The matrix storage block is different for different matrix types. Currently supported are Dense and Sparse-CSR-matrixes.

See example files data/jacobian_dense.bin and data/jacobian_sparse.bin.

Sparse Matrix with CSR-storage

Sparse matrix patterns and values are stored in CSR format. Take a look at IBKMK::SparseMatrixCSR::serialize() to see the memory layout. It is basically:

  • char (1 Byte) = 5 , indicates SparseMatrixCSR format
  • uint32_t with counter m_n
  • uint32_t with counter m_nnz
  • binary vector with actual data of matrix (all non-zero elements)
  • binary vector with ia index table (may not have zero length)
  • binary vector with ja index table (may not have zero length)
  • binary vector with iaT index table (only for assymmetric matrixes, may have length 0)
  • binary vector with jaT index table (only for assymmetric matrixes, may have length 0)

Dense Matrix storage

  • char (1 Byte) = 1 , indicates Dense matrix format
  • uint32_t with counter m_n
  • binary vector with actual data of matrix (vector of doubles)
  • binary vector with pivot elements (vector of long int)

Binary vectors storage

Binary vectors are serialized by first writing the number of elements in the vector as uint32_t, followed by the memory block with the actual content.
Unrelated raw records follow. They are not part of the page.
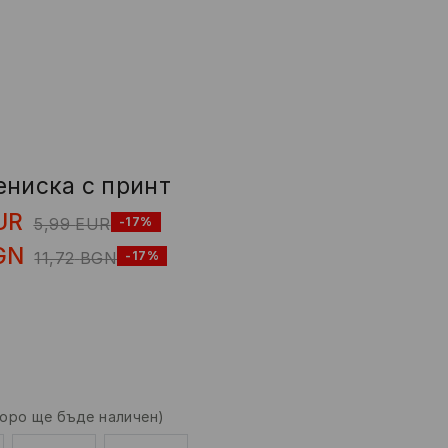
ениска с принт
UR
5,99
EUR
-17%
GN
11,72
BGN
-17%
коро ще бъде наличен)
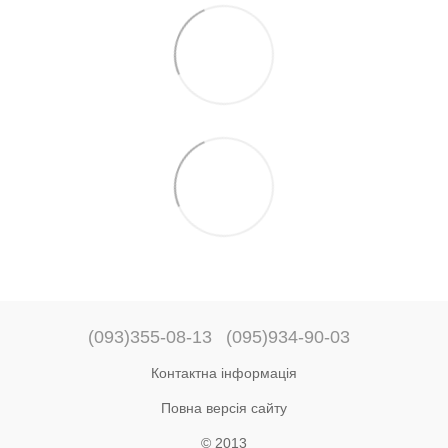
(093)355-08-13
(095)934-90-03
Контактна інформація
Повна версія сайту
© 2013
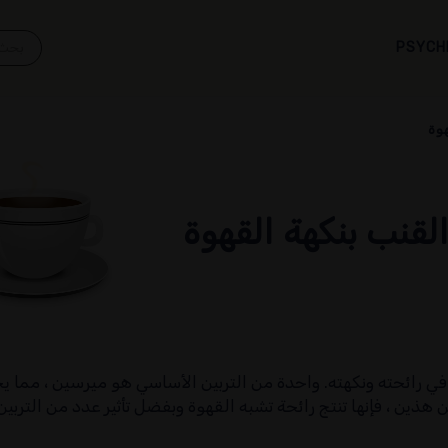
PSYCH
وة
لقنب بنكهة القهوة
تربين ، كل منها يساهم في رائحته ونكهته. واحدة من التربين الأساسي هو ميرسين
هذين ، فإنها تنتج رائحة تشبه القهوة وبفضل تأثير عدد من التربين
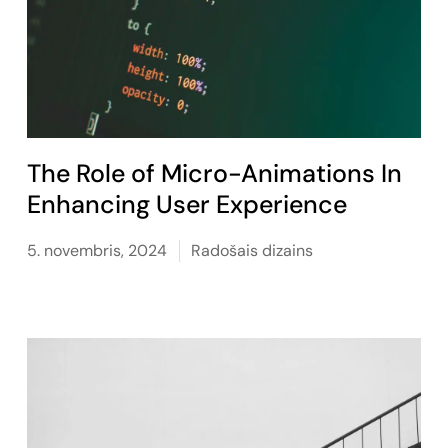
The Role of Micro-Animations In
Enhancing User Experience
5. novembris, 2024
Radošais dizains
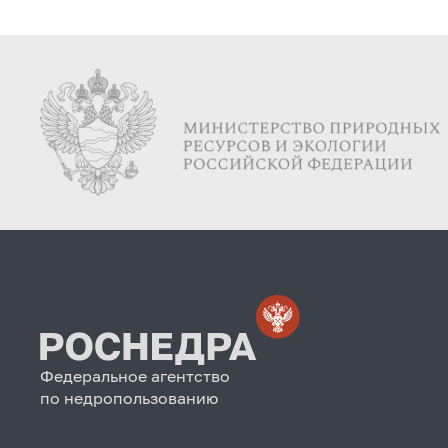
Федеральное агентство
по недропользованию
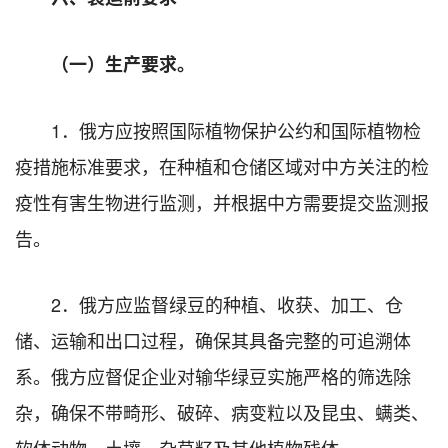
（一）生产要求。
1．俄方应按照国际植物保护公约和国际植物检
疫措施标准要求，在种植和仓储区域对中方关注的检
疫性有害生物进行监测，并根据中方需要提交监测报
告。
2．俄方应监督绿豆的种植、收获、加工、仓
储、运输和出口过程，确保其具备完整的可追溯体
系。俄方应督促企业对输华绿豆实施严格的筛选除
杂，确保不带畸形、破碎、病变粒以及昆虫、螨类、
软体动物、土壤、杂草籽及其他植物残体。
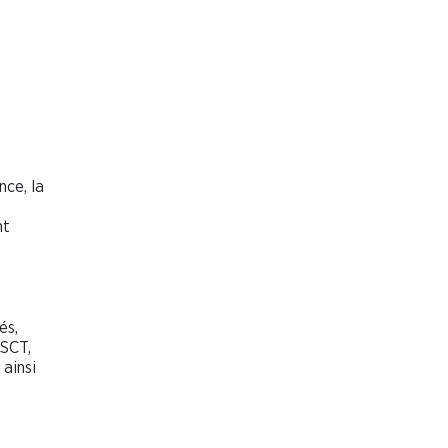
nce, la
nt
és,
SSCT,
 ainsi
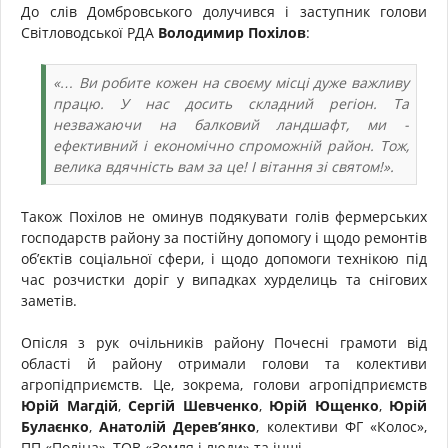
До слів Домбровського долучився і заступник голови
Світловодської РДА
Володимир Похілов
:
«… Ви робите кожен на своєму місці дуже важливу
працю. У нас досить складний регіон. Та
незважаючи на балковий ландшафт, ми -
ефективний і економічно спроможній район. Тож,
велика вдячність вам за це! І вітання зі святом!».
Також Похілов не оминув подякувати голів фермерських
господарств району за постійну допомогу і щодо ремонтів
об’єктів соціальної сфери, і щодо допомоги технікою під
час розчистки доріг у випадках хурделиць та снігових
заметів.
Опісля з рук очільників району Почесні грамоти від
області й району отримали голови та колективи
агропідприємств. Це, зокрема, голови агропідприємств
Юрій Магдій
,
Сергій Шевченко
,
Юрій Ющенко
,
Юрій
Булаєнко
,
Анатолій Дерев’янко
, колективи ФГ «Колос»,
ПП «Поліна», ТОВ «Земля і люди» та інші.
Look also at the serialization functions in IBK_InputOutput.h.

Building from source

Two options: CMake and Qt

CMake

Got to subdirectory build/cmake.

Windows

On Windows, simply run build_VC_x64_with_pause.bat (or build_VC_x64.bat, but the first will keep the console window open with potential error messages). Once the executable is built and copied to bin/release_x64 go to this directory and run deploy.bat. This will pull and copy used DLLs into the directory so that you can run the software from that directory.

You may need to edit build_VC_x64_with_pause.bat and/or deploy.bat to specify correct paths to the VC build environment and Qt installation.

Linux/Mac

Simply run build.sh in a terminal.

Qt

Easiest thing is to open the session project file build/Qt/JacobianMatrixViewer.pro in Qt Creator and build it. This is also the recommended way to do further development.